表1より明らかなことは次のような点である。土成町の就業人口数は1980→85年で若干の減少を示すが概ね安定的である。ただし内部構成上の変化は進行しており、地域産業の変動を反映している。ひとつには農業就業人口が早いテンポで減少していることが認められる。このことは県が行った市町村民所得推計の結果によっても裏付けされる。つまり、総生産額は着実な増加傾向を示しているのだが、農業の生産額の絶対値での頭打ちと相対比の減少傾向が確認されるのである。農業は産業基盤を著しく弱めつつあるとみることができる。次に、第2次産業の就業者数は構成比を増大させているが、建設業はほぼ停滞的であり、この増加はおもに女性が製造業に進出を高めることによってもたらされている。一方、商業・サービス業を中心とする第3次産業はほぼ一貫した増加傾向にある。地域経済の物的生産部門に従事する層が相対的に縮小するということは全国的な傾向であるが、土成町においても同様で、第3次産業就業者の比重は85年には3分の1を越えるに至った。
 とはいえ、農業就業者が4割強と、農業に特化した地域であるという土成町産業の性格は今日も維持されている。そのことは85年の徳島県平均の数値で比較すると明かである。県平均では、農業就業人口割合は14.7%であり、また、第2次産業:28.9%、第3次産業:49.4%という就業構成を示している。さらに就業分類では農外に組み入れられるが、土成町の場合専業農家比率は約25%であり、1327戸の農家から大量の農外就業者を供給していることも確かである。つまり非農業部門といえども農家に支えられていることであり、比較的に安定した農村としての産業構造が保たれているとみることができる。

2.土成町における製造業の推移
 次に土成町の産業の内部構造を検討しよう。表2は、土成町における製造業(4人以上の規模)の推移を示したものである。

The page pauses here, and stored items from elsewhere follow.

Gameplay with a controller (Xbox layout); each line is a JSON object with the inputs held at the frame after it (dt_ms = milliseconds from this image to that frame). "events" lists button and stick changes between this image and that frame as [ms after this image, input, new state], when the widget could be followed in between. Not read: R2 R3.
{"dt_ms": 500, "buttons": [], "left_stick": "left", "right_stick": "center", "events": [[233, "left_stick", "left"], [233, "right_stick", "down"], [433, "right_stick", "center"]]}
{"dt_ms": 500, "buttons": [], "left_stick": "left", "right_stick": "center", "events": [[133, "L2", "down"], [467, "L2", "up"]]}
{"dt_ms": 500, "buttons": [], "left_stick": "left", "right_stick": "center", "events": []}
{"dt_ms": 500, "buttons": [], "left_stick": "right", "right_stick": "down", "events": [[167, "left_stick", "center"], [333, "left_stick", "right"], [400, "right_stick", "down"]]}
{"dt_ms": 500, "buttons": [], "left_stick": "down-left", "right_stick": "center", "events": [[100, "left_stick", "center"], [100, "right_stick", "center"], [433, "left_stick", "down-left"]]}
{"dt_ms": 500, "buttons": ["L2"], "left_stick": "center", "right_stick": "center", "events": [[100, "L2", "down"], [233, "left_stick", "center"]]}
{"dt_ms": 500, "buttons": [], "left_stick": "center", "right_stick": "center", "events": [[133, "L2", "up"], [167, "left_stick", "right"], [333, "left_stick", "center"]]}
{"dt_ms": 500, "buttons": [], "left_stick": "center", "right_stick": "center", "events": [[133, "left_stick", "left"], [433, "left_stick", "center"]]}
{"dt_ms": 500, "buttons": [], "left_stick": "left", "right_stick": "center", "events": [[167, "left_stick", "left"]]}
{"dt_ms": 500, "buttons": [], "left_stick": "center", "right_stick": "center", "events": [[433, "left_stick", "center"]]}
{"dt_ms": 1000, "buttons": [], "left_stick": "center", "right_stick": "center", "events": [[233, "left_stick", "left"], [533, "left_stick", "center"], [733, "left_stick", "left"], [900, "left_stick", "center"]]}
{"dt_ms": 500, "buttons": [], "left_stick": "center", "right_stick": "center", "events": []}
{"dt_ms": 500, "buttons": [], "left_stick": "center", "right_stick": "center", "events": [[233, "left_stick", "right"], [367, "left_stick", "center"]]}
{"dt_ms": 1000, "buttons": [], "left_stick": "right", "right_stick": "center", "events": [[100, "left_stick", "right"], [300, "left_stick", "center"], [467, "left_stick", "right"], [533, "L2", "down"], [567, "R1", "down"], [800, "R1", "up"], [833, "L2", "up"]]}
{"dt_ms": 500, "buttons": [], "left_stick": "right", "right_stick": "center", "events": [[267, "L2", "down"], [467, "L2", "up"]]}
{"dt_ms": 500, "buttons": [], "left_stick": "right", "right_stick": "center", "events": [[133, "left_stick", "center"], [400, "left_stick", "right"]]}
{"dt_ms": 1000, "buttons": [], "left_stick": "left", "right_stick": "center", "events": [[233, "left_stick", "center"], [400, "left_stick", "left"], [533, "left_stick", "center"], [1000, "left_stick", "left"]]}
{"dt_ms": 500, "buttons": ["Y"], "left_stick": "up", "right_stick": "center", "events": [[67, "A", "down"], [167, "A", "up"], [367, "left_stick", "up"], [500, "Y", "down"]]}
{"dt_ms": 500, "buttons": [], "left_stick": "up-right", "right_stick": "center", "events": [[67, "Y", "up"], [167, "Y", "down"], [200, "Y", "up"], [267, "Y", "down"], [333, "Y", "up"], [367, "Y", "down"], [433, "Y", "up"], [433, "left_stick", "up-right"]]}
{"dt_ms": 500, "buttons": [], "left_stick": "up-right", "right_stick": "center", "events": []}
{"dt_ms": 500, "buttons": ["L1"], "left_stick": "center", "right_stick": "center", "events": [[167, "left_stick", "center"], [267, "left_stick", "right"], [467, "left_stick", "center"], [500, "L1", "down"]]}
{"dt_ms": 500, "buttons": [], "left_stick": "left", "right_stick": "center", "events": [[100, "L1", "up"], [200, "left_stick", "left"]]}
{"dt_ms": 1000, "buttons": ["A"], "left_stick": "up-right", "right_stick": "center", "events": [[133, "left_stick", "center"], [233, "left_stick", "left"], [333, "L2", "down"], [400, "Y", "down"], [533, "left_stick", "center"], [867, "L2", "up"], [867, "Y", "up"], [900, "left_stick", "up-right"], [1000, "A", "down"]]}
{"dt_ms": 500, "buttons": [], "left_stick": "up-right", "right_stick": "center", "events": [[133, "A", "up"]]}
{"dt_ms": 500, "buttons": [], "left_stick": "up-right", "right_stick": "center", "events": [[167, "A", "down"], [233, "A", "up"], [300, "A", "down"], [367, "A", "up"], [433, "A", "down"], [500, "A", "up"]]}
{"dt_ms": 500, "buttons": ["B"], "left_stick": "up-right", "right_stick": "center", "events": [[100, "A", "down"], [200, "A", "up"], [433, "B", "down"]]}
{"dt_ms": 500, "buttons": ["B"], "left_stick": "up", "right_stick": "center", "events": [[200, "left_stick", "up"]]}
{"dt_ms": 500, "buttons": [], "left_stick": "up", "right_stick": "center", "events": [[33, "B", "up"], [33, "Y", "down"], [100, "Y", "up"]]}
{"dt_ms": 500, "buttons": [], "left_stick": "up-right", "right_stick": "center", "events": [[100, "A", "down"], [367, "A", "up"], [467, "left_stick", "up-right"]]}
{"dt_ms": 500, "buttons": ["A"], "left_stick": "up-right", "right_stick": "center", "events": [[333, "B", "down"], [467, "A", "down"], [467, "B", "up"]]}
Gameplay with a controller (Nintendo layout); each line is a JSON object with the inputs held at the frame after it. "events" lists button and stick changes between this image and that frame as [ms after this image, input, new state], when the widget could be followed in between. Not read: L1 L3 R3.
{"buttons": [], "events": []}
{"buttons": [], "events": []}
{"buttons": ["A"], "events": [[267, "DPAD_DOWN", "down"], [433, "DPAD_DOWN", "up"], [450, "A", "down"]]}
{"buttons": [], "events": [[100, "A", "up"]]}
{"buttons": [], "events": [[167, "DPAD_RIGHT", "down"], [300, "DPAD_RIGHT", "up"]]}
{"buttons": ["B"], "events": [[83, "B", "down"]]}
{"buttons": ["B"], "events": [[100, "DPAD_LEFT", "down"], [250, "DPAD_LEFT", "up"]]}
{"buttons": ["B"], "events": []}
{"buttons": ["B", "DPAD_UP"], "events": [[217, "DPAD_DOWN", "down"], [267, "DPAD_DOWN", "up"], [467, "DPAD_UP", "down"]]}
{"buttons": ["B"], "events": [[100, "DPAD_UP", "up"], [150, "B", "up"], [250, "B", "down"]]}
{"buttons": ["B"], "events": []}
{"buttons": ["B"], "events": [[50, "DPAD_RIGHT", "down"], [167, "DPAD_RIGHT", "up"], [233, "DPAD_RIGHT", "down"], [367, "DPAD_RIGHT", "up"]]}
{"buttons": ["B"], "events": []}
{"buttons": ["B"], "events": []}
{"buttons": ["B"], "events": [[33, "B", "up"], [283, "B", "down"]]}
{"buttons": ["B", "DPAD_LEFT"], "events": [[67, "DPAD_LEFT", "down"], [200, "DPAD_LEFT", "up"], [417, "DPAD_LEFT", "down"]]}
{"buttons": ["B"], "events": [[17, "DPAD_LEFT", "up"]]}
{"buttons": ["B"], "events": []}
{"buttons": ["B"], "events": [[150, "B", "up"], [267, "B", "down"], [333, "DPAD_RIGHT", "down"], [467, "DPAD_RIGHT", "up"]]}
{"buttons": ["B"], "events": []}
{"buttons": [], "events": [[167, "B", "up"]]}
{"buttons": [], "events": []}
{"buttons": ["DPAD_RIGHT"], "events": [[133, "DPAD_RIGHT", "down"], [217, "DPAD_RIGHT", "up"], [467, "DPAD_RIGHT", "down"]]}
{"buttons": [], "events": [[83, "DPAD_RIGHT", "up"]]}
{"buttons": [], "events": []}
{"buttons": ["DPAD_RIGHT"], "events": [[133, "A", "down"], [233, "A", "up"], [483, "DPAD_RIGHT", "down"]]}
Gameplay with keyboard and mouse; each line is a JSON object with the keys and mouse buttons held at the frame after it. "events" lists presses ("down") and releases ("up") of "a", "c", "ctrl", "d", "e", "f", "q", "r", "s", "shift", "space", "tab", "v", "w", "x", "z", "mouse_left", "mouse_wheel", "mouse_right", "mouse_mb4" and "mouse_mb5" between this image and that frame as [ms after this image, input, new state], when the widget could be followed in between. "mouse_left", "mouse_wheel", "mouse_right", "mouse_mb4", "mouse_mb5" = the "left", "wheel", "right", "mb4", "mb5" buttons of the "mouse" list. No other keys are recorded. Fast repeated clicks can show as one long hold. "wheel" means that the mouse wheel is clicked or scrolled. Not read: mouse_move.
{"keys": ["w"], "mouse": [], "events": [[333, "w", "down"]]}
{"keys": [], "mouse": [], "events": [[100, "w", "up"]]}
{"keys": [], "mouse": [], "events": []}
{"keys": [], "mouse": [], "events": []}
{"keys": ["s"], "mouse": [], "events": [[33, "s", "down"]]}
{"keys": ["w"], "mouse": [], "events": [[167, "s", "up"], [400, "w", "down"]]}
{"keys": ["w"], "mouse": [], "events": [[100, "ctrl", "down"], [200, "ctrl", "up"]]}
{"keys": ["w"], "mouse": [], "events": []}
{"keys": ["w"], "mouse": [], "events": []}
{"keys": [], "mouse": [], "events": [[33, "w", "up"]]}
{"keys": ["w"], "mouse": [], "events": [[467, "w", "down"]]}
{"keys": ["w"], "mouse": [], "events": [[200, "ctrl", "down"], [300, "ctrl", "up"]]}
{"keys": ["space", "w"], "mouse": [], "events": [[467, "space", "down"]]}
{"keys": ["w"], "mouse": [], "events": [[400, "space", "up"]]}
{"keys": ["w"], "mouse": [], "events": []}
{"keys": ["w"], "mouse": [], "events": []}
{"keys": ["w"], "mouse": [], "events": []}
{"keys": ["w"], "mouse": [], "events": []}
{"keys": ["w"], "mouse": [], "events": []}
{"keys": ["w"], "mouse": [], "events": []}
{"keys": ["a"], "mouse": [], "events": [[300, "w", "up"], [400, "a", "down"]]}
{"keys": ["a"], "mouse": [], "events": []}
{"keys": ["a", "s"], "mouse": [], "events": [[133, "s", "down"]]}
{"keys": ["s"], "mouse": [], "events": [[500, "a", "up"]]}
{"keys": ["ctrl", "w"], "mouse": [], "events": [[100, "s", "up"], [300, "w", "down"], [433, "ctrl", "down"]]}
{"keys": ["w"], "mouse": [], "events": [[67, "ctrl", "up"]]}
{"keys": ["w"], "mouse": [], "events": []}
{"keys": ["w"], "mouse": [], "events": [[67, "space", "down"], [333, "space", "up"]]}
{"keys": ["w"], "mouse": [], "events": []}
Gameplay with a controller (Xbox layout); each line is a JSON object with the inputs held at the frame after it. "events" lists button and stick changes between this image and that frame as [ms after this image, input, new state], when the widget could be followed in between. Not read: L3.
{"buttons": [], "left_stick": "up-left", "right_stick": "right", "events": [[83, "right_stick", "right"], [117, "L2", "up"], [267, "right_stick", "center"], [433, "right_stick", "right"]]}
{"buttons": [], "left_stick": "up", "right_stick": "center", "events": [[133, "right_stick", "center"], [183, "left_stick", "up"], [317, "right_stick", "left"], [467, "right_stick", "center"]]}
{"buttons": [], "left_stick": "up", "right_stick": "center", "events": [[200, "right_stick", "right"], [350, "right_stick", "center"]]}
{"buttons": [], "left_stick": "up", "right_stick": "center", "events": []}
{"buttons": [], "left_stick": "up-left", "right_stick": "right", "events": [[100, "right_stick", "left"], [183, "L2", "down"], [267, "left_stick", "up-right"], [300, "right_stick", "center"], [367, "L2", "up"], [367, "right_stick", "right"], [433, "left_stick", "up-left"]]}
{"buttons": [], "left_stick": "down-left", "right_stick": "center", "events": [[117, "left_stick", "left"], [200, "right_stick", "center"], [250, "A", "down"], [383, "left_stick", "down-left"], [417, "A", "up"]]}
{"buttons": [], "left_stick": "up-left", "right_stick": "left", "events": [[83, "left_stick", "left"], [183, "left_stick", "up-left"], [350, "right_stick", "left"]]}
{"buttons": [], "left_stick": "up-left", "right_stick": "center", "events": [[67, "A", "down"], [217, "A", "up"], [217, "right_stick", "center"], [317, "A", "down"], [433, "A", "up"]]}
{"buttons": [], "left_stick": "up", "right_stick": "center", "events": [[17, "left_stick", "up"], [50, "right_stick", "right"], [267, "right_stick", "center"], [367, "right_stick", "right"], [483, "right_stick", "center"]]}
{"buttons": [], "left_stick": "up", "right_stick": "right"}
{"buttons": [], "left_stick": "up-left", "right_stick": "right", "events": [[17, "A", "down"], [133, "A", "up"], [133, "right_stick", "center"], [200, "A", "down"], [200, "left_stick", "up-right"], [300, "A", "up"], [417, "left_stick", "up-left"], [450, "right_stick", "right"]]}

事業所数は変動がみられるが、従業者数の増大傾向を認めることができる。非農業セクターの増加で、安定的な所得獲得が期待されているのであるが、全体的には生産性の低さが確認される。表2にみるように、従業者1人当たりに換算した製造品出荷額の値は増加基調にあるとはいえ、金額の水準は高いとはいえない。ちなみに徳島県の平均と比較してみると、1977年の県の平均値は997.03万円で、土成町はその65%の値にとどまっている。また、87年の県の平均値は1,659.32万円で、土成町はその54%の値となり、土成町はむしろ相対的に地位下落の傾向にある。粗付加価値額もこの間20億円台で停滞的に推移しており、土成町の製造業の生産構造強化の課題をこれらの事実から確認すべきであろう。
 表3は、昭和62年度における土成町製造業の内訳(4人以上規模)を示したものである。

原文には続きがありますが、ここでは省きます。